Old medical letters are unbelievable! I see them at work. Yes, the 60s and 70s were no-holds-barred on the comments Shock

MyVisionsComeFromSoup · 14/04/2017 08:58

DD2 usually gets "delightful", but then she smiles a lot Grin. One of her letters included the phrase "mum is very well informed" which I'm assured means "mum knows as much as you do about this particular condition, so don't even think about trying to bullshit her" Wink. Thankfully she now sees consultants who do know more than I do, which is a great relief.

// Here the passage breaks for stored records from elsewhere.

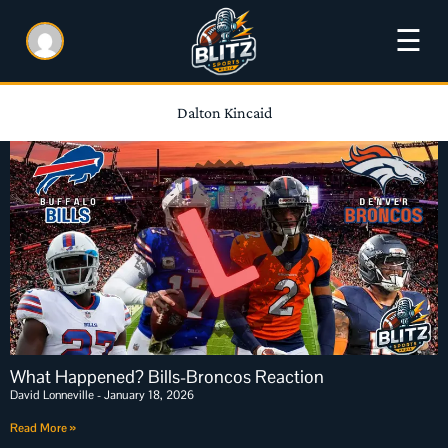
☰
Dalton Kincaid
What Happened? Bills-Broncos Reaction
David Lonneville
January 18, 2026
Read More »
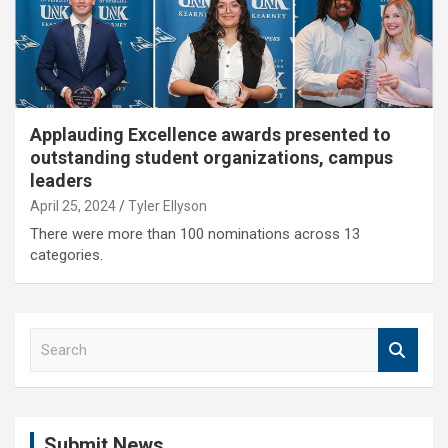
Applauding Excellence awards presented to
outstanding student organizations, campus
leaders
April 25, 2024
Tyler Ellyson
There were more than 100 nominations across 13
categories.
S
e
a
r
c
Submit News
h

The letter I got from my rheumatology appointment didn't describe me at all Sad, it just said "thank you for asking me to meet with MyVisions", so I have to assume (also based on how the appointment went) that she thought I was googling too much, and should just carry on taking the painkillers.

kathkim · 14/04/2017 09:01

it just said "thank you for asking me to meet with MyVisions

Aw, that's no fun! You'll have to rev up your personality at next appointment and wow them - see what they say in your letter then Wink

Trixiesmummy · 14/04/2017 09:08

I recently had a patient ask me what 'interesting __ year old lady' meant? The letter was from a consultant not linked to our team.
I'm not 100% sure what it meant but I have a bit of an idea after meeting her a few times!

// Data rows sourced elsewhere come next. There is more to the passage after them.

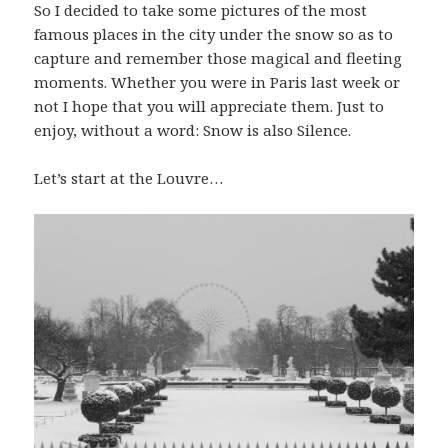
So I decided to take some pictures of the most
famous places in the city under the snow so as to
capture and remember those magical and fleeting
moments. Whether you were in Paris last week or
not I hope that you will appreciate them. Just to
enjoy, without a word: Snow is also Silence.
Let’s start at the Louvre…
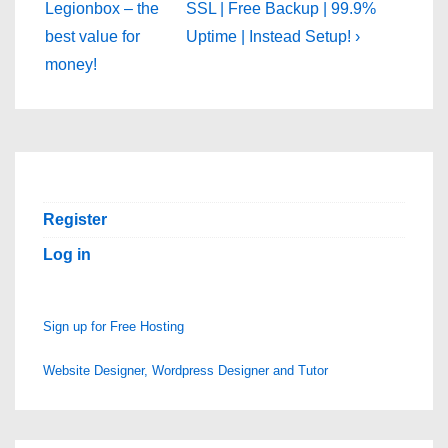
is
is
Legionbox – the
SSL | Free Backup | 99.9%
best value for
Uptime | Instead Setup! ›
money!
Register
Log in
Sign up for Free Hosting
Website Designer, Wordpress Designer and Tutor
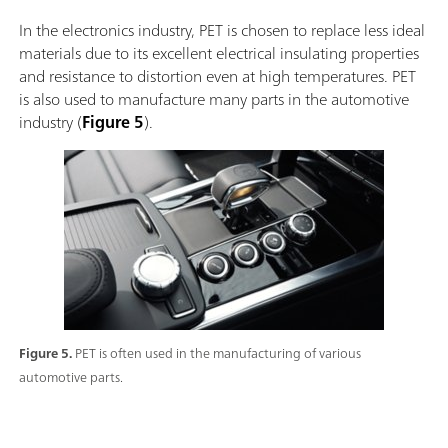
In the electronics industry, PET is chosen to replace less ideal
materials due to its excellent electrical insulating properties
and resistance to distortion even at high temperatures. PET
is also used to manufacture many parts in the automotive
industry (
Figure 5
).
Figure 5.
PET is often used in the manufacturing of various
automotive parts.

colleysmill · 14/04/2017 09:11

@imip I often use mum/parents/guardians is/are concerned about ..... in reports to try and show that we have listened to parents or indicate where the concerns have come from. I will sometimes also write about school concerns (which might be different as it's a different setting). Similarly if they are old enough I try to reflect any child's concerns too.

I find its good to make clear that we are addressing/have assessed the concerns raised so everyone is on the same page and clear what we are trying to achieve so to speak.